Now, our northerly neighbors in Michigan have come up with a new plan. Though it may be just as ineffectual, it certainly gets points for inventiveness.

Oakland University in suburban Detroit doesn’t allow guns on campus. This is a wise decision born from research, since more guns simply create more crime.

Yet earlier this year, school Police Chief Mark Gordon was conducting another round of active shooter training, which threatens to surpass the study of geology on most campuses.

Someone asked what they might do to defend themselves from the coming slaughter. Gordon, a former youth hockey coach, recalled once taking a puck to the head. The idea of puck as defensive weapon bloomed from there.

The teacher’s union has already distributed them to 800 faculty members, with another few thousand headed to students. At 94 cents a piece, they make for an inexpensive instrument of combat. And if you’ve ever taken a slapshot at close range, you know they hurt. Really hurt.

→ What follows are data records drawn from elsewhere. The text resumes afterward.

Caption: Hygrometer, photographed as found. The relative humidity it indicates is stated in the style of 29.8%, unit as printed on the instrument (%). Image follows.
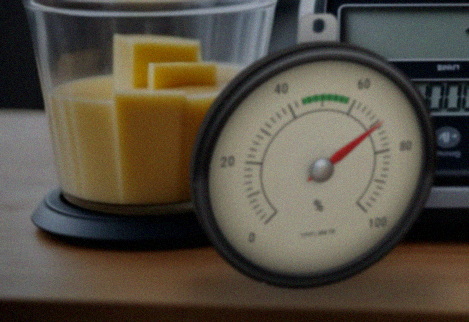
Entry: 70%
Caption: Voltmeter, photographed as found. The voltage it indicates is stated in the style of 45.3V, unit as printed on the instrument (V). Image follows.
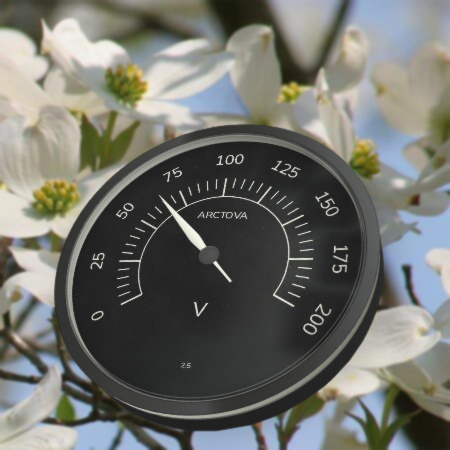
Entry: 65V
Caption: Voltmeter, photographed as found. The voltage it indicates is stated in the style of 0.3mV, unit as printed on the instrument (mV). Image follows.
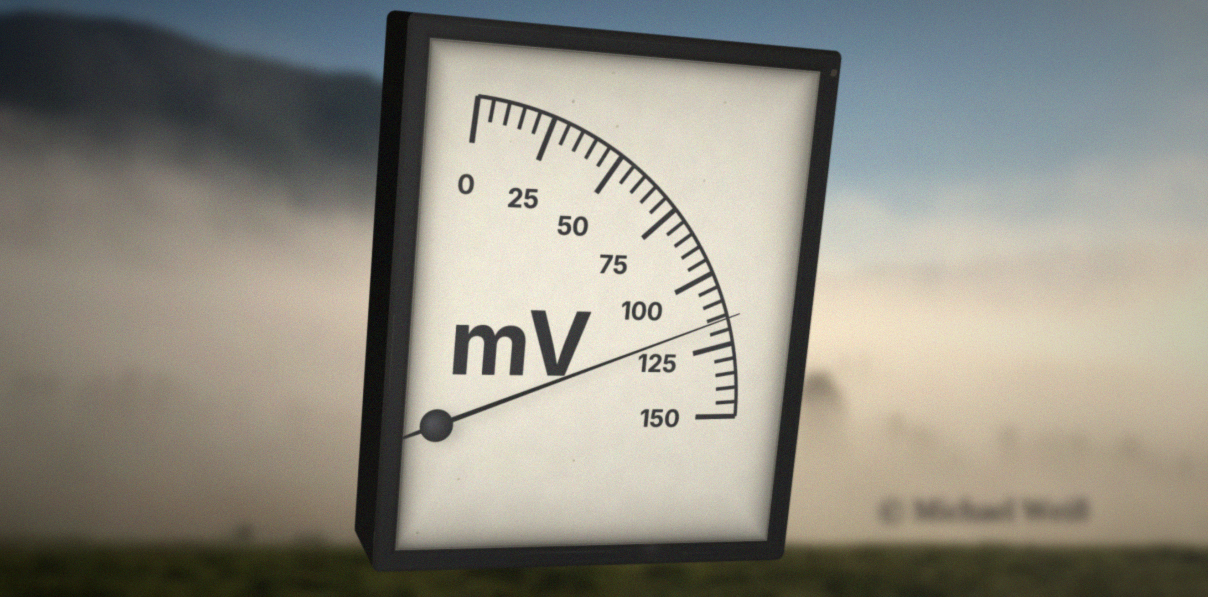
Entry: 115mV
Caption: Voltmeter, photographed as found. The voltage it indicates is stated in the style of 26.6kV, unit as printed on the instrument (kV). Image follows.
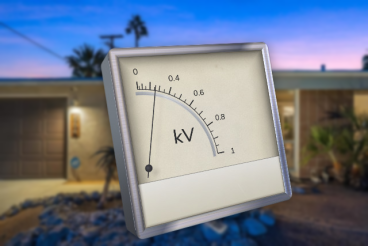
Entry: 0.25kV
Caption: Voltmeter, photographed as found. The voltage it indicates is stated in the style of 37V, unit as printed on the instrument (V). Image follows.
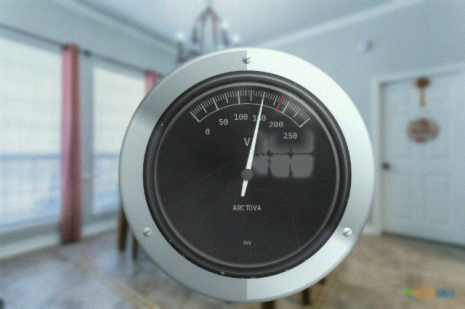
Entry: 150V
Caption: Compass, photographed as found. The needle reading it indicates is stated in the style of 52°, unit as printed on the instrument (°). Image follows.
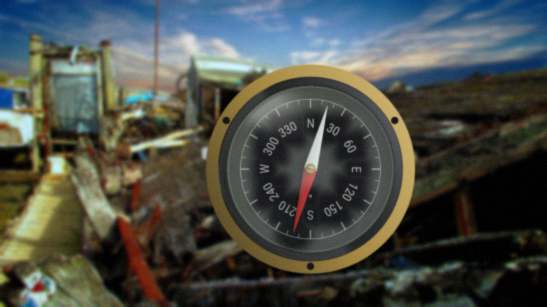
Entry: 195°
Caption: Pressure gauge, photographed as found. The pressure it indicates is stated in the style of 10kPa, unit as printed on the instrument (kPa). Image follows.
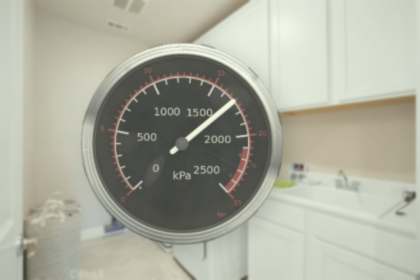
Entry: 1700kPa
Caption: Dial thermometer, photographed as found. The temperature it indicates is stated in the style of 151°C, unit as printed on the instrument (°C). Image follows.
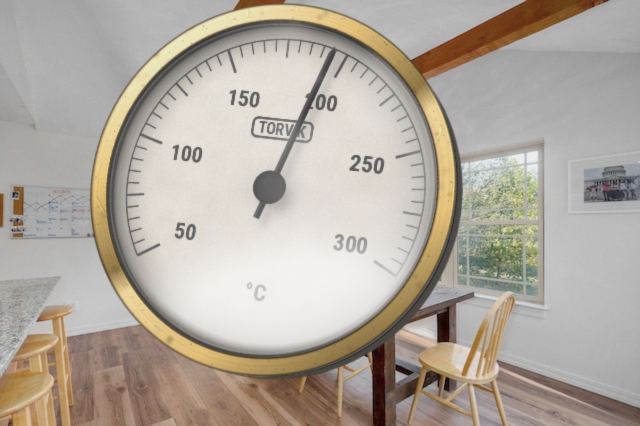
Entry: 195°C
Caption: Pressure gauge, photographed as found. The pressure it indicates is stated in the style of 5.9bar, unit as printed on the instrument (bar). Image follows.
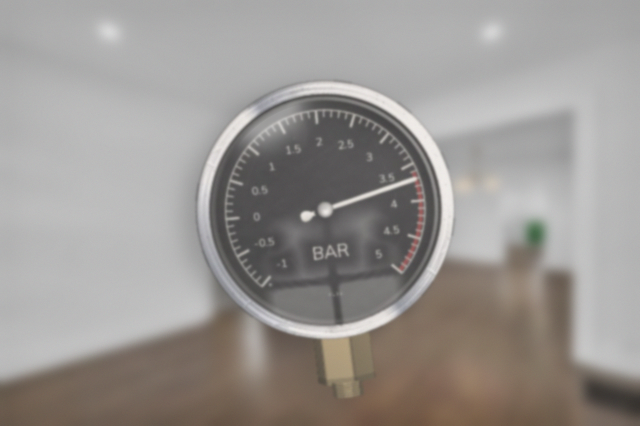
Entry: 3.7bar
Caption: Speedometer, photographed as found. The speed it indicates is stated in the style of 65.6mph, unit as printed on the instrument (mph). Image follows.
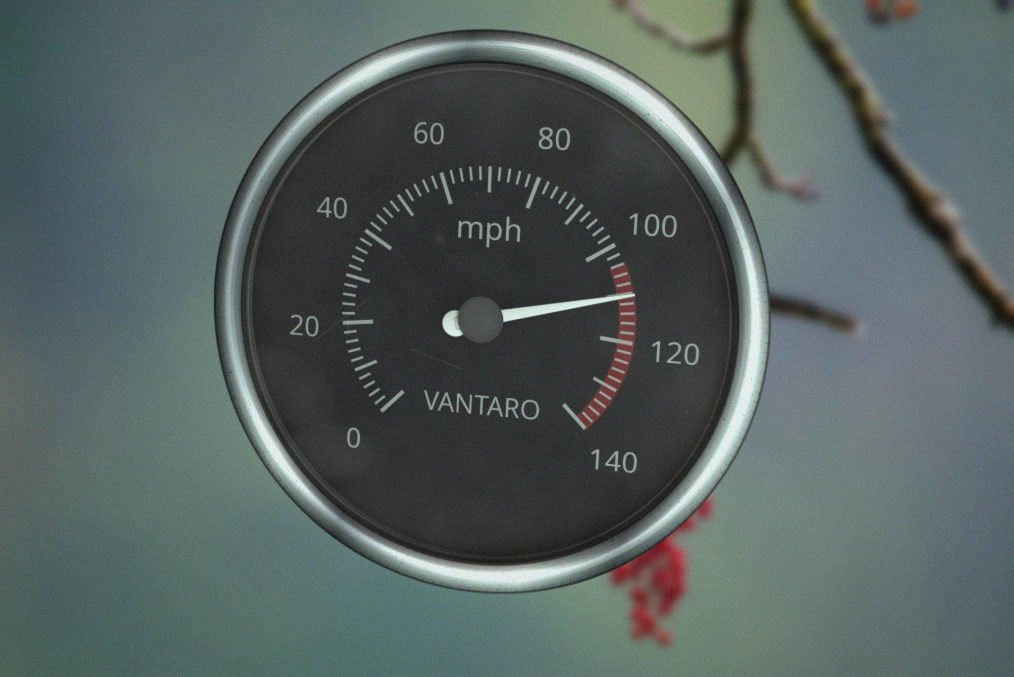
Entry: 110mph
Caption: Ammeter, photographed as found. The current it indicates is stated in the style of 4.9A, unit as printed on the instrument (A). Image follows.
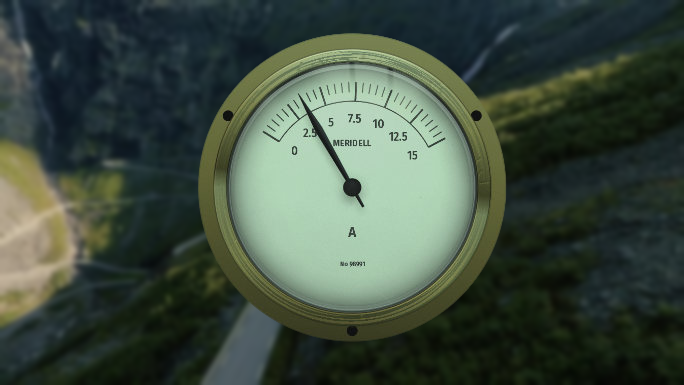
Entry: 3.5A
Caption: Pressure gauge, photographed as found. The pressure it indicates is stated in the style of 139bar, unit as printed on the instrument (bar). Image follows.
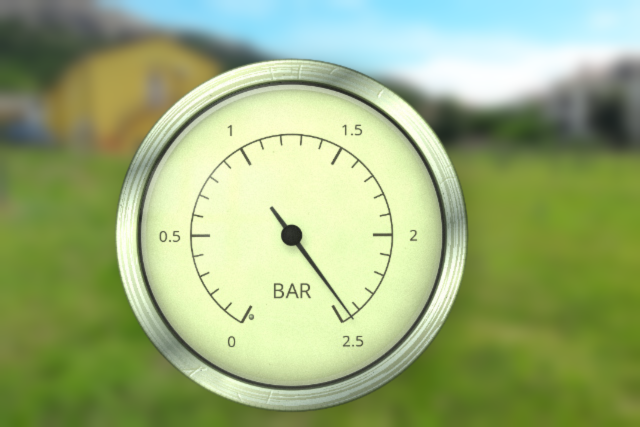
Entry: 2.45bar
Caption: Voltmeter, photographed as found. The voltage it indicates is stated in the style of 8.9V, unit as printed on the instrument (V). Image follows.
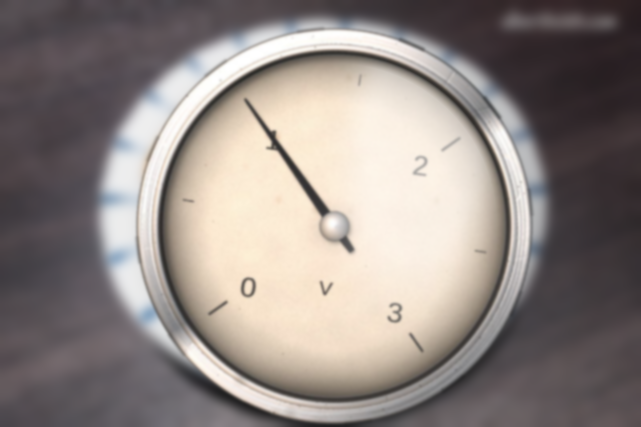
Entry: 1V
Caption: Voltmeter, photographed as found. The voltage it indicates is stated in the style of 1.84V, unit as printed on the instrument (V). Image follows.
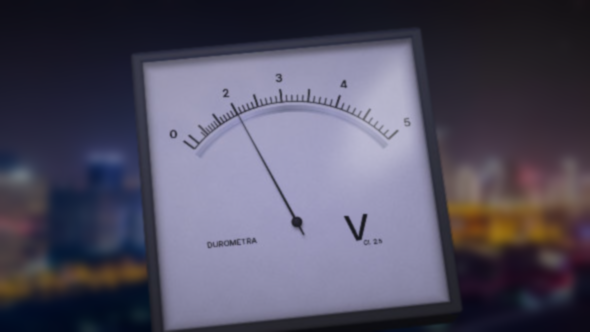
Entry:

Still, professors are better known for their cerebral gifts, not their athletic. The chances of a well-placed hurl with sufficient heat are slim. But the attention gained from the giveaway has allowed them to raise money for a more practical defense: locks on classroom doors.

Minnesota could learn a thing or two from Oakland University. With the DFL retaking our state House, and the GOP with but a one-vote majority in the Senate, hope is high that meaningful gun control can finally pass this year.

If not, pucks are among our more abundant natural resources. Start stretching those arms, professors.